**To do:** Retype the whole listing, character for character.

**Data section:**
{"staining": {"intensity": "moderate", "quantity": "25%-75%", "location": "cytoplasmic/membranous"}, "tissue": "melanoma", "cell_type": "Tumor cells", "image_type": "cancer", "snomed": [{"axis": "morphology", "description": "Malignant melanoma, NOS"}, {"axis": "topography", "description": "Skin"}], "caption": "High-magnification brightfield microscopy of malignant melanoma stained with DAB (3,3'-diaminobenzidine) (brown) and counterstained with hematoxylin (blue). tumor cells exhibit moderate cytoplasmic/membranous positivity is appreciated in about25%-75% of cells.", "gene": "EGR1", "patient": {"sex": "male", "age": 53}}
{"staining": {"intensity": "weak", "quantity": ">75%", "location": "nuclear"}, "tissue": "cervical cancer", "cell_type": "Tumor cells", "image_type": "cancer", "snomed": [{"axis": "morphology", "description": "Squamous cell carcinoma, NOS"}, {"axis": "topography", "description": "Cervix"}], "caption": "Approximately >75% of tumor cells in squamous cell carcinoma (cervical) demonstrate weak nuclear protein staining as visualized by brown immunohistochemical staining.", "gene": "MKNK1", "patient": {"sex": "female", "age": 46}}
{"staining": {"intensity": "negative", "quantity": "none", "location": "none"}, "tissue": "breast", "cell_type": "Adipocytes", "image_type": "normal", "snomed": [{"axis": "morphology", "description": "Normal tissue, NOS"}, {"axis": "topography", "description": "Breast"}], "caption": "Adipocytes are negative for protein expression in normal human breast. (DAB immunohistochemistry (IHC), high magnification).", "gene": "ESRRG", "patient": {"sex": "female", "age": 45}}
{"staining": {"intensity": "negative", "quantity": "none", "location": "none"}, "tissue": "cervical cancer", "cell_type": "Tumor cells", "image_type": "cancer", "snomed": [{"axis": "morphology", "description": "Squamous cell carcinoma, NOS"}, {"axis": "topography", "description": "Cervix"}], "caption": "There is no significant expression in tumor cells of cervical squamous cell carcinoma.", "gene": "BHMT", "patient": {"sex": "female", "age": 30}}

**Response to the task:**
{"staining": {"intensity": "moderate", "quantity": "25%-75%", "location": "cytoplasmic/membranous"}, "tissue": "melanoma", "cell_type": "Tumor cells", "image_type": "cancer", "snomed": [{"axis": "morphology", "description": "Malignant melanoma, NOS"}, {"axis": "topography", "description": "Skin"}], "caption": "High-magnification brightfield microscopy of malignant melanoma stained with DAB (3,3'-diaminobenzidine) (brown) and counterstained with hematoxylin (blue). tumor cells exhibit moderate cytoplasmic/membranous positivity is appreciated in about25%-75% of cells.", "gene": "EGR1", "patient": {"sex": "male", "age": 53}}
{"staining": {"intensity": "weak", "quantity": ">75%", "location": "nuclear"}, "tissue": "cervical cancer", "cell_type": "Tumor cells", "image_type": "cancer", "snomed": [{"axis": "morphology", "description": "Squamous cell carcinoma, NOS"}, {"axis": "topography", "description": "Cervix"}], "caption": "Approximately >75% of tumor cells in squamous cell carcinoma (cervical) demonstrate weak nuclear protein staining as visualized by brown immunohistochemical staining.", "gene": "MKNK1", "patient": {"sex": "female", "age": 46}}
{"staining": {"intensity": "negative", "quantity": "none", "location": "none"}, "tissue": "breast", "cell_type": "Adipocytes", "image_type": "normal", "snomed": [{"axis": "morphology", "description": "Normal tissue, NOS"}, {"axis": "topography", "description": "Breast"}], "caption": "Adipocytes are negative for protein expression in normal human breast. (DAB immunohistochemistry (IHC), high magnification).", "gene": "ESRRG", "patient": {"sex": "female", "age": 45}}
{"staining": {"intensity": "negative", "quantity": "none", "location": "none"}, "tissue": "cervical cancer", "cell_type": "Tumor cells", "image_type": "cancer", "snomed": [{"axis": "morphology", "description": "Squamous cell carcinoma, NOS"}, {"axis": "topography", "description": "Cervix"}], "caption": "There is no significant expression in tumor cells of cervical squamous cell carcinoma.", "gene": "BHMT", "patient": {"sex": "female", "age": 30}}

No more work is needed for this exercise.